20240820 Wifi Audio Streaming Client - Jim Rush's Home on the Web

Preface

This update will be a bit longer and even more meandering than other posts. There is a lot of content, but not a tutorial. It should be enough for anybody interested in repeating my results.

Introduction

I like audio in my spaces. Music, podcasts, noise/nature sounds, ect. As part of the Toon Tiki Patio build out, I want audio to be part of the experience. I want to be able to play music, background sounds and prop audio. The latter means audio tied to an object, with or without animation. For example, a voice to go with a mask.

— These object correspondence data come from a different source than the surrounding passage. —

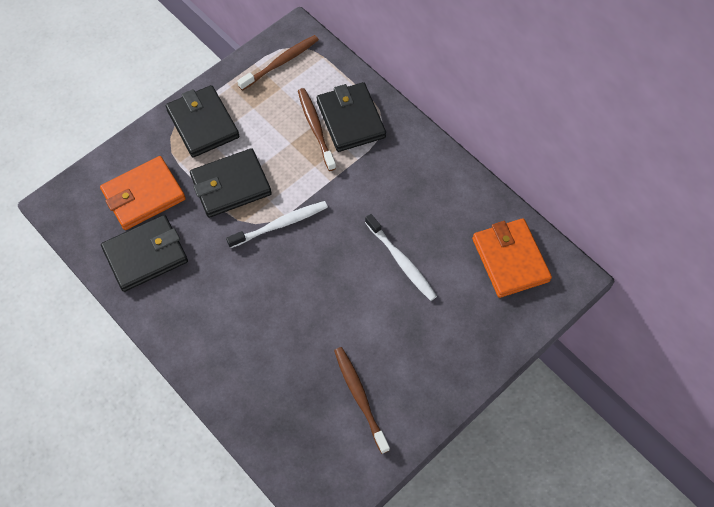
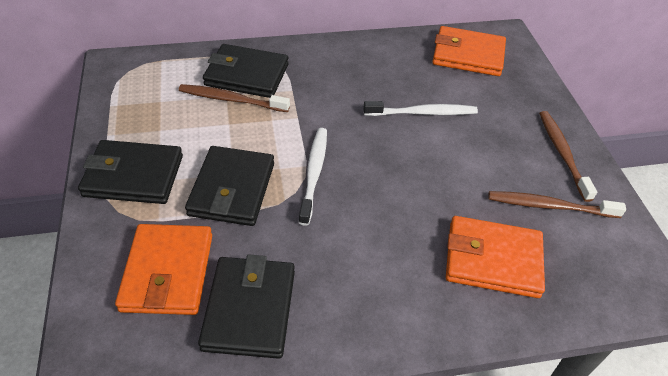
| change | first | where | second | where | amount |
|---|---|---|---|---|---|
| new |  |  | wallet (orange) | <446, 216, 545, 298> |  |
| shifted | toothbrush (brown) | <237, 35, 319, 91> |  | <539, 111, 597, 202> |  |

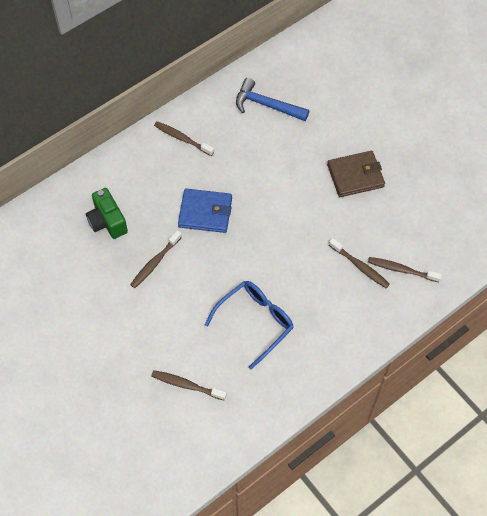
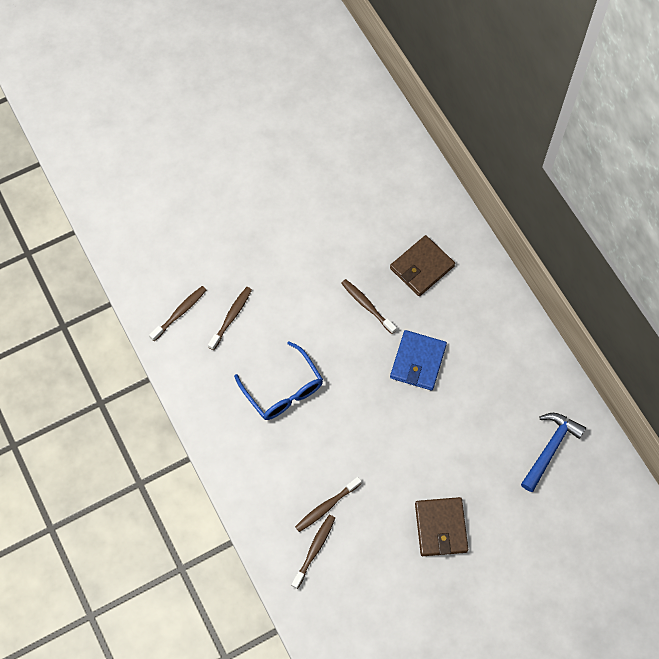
| change | first | where | second | where | amount |
|---|---|---|---|---|---|
| shifted | toothbrush (brown) | <154, 121, 214, 156> |  | <149, 286, 206, 341> |  |
| swapped | camera (green) | <86, 188, 128, 239> | wallet (brown) | <390, 235, 455, 296> |  |

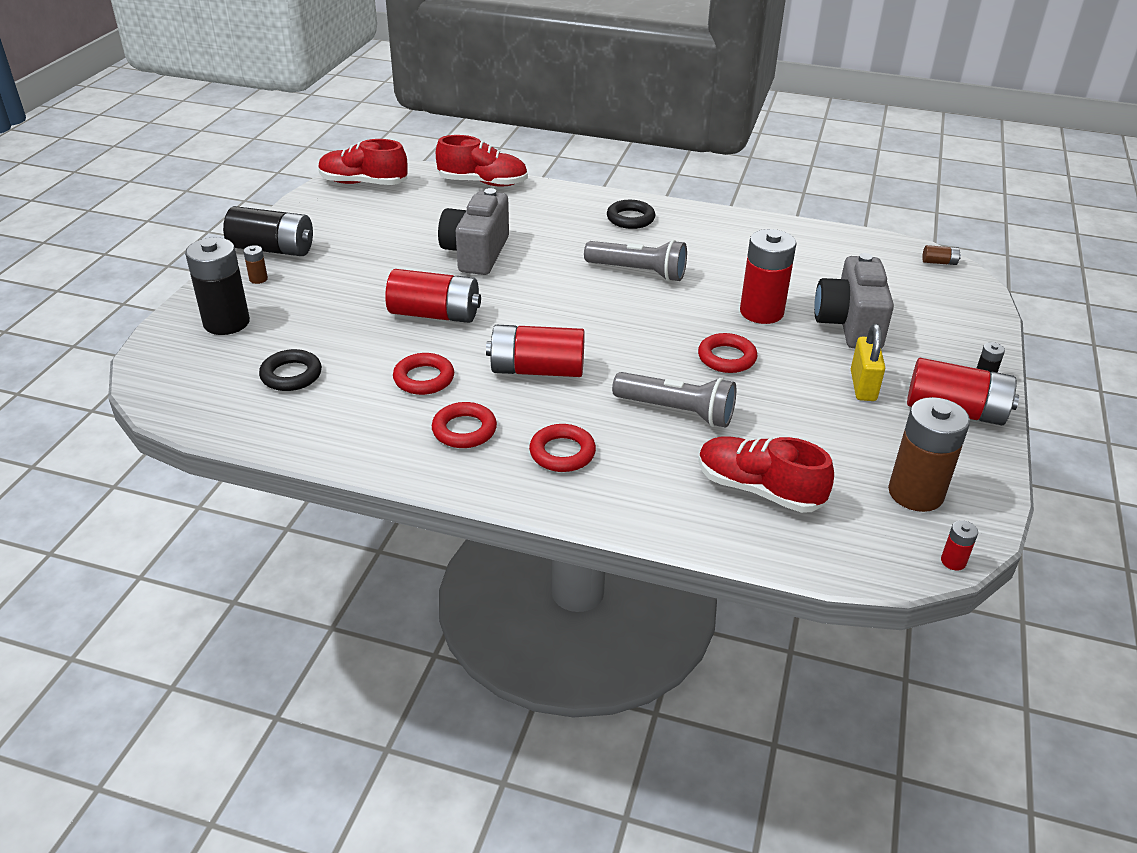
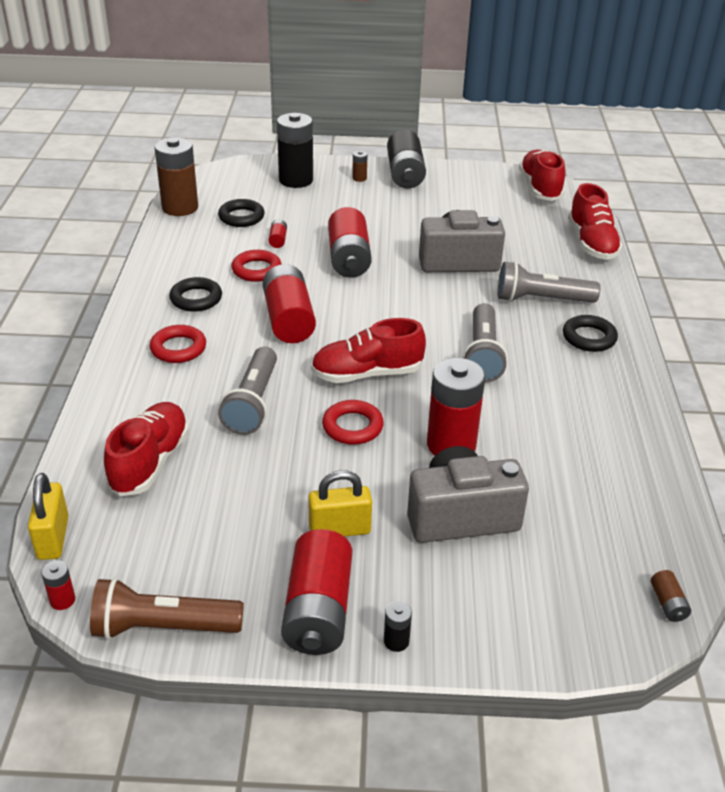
| change | first | where | second | where | amount |
|---|---|---|---|---|---|
| new |  |  | padlock (yellow) | <28, 473, 69, 560> |  |
| new |  |  | flashlight (brown) | <90, 578, 244, 640> |  |
| shifted | battery (brown) | <888, 397, 970, 512> |  | <155, 137, 198, 216> |  |
| repainted | ring (red) | <432, 402, 497, 448> | ring (black) | <169, 277, 222, 312> |  |
| new |  |  | battery (red) | <269, 219, 287, 248> |  |
| new |  |  | shoe (red) | <311, 318, 426, 383> |  |
| new |  |  | flashlight (grey) | <498, 261, 600, 303> |  |

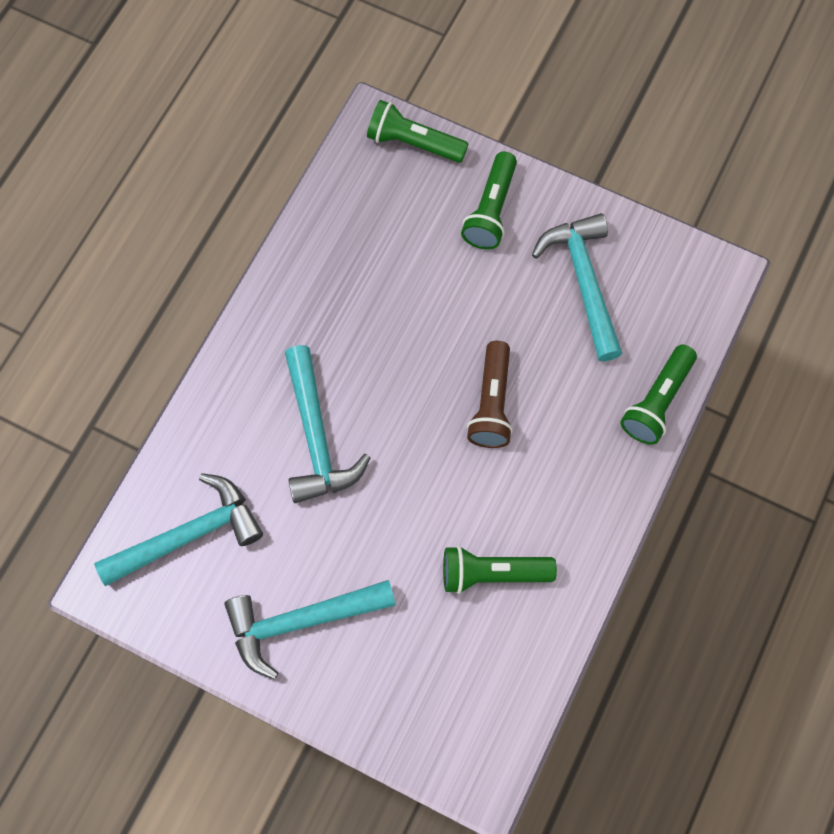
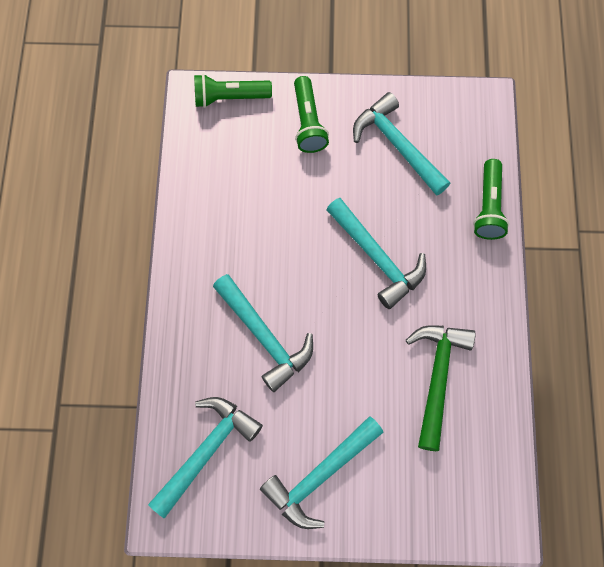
| change | first | where | second | where | amount |
|---|---|---|---|---|---|
| swapped | flashlight (brown) | <467, 341, 513, 448> | hammer (turquoise) | <326, 198, 426, 309> |  |
| swapped | flashlight (green) | <443, 546, 557, 594> | hammer (green) | <406, 325, 476, 451> |  |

I’ve been looking through commercial and DIY solutions and for some time was stumped, but I found an approach that appears will work. I’ve built it. The audio is so-so, but more on that later. I need to finish up the software and install it in the patio to figure out what aspects of it will work and what won’t.

Requirements

Reasonably cheap. I suspect I may want to replicate this approach for multiple use cases. So, I might end up deploying 5-10 audio streaming devices over time. Given audio has a wide quality range for results, ideally I can scale quality from low end and cheaper to music quality with higher end speakers.
I want to be able to control it from the same software framework I’m using for lights, and eventually, animations. I’ve currently settled on my own rolled Node-Red framework.
I want the audio to be streamed, which allows for more-or-less dynamic content and doesn’t require deploying SDCards.

Current Solution Summary

I ended up building a solution around an ESP32S3 and MAX98357A amplifiers. The ESP32S3 can generate two I2S audio streams. The ESPHome media player supports this out of the box with minimal effort. The media player can play MP3 audio based on a URL. You also have volume controls and ability to change status (stop, start, pause). The MAX98357A is a low end I2S DAC and amplifier. It can support up to ~3W speakers. This will be, I suspect, to be under performant for all but prop audio. But, the entire solution can be powered by 5V, so I can use my existing WLED patio set up in the Mai Tai Machine electrical box.

Circuit

The wiring is fairly simple:

The only complicated part is the SD_Mode resistor.

The MAX98357A is a single channel I2S amplifier. The SD_Mode pin’s voltage lets you select which channel to play or mixture of both. Setting it to 5V gives you the left channel. But, you need between .77V and 1.4V to set the right channel. If left open, the voltage is set by some internal resistors (1M to VDD and 100K to GND), to land in the 0.16V to 0.77V range to have it use an average of both channels.

I wasted too much time figuring out the resistor I needed for my breadboard setup. Then, when I designed the final circuit I merged this voltage selector with the one for the other stream, but forgot that puts both in parallel meaning I needed a different value resistor to get to the right voltage. To make it even more annoying, when you are close to the edges of different voltage regions, the related speaker gets distorted and has static.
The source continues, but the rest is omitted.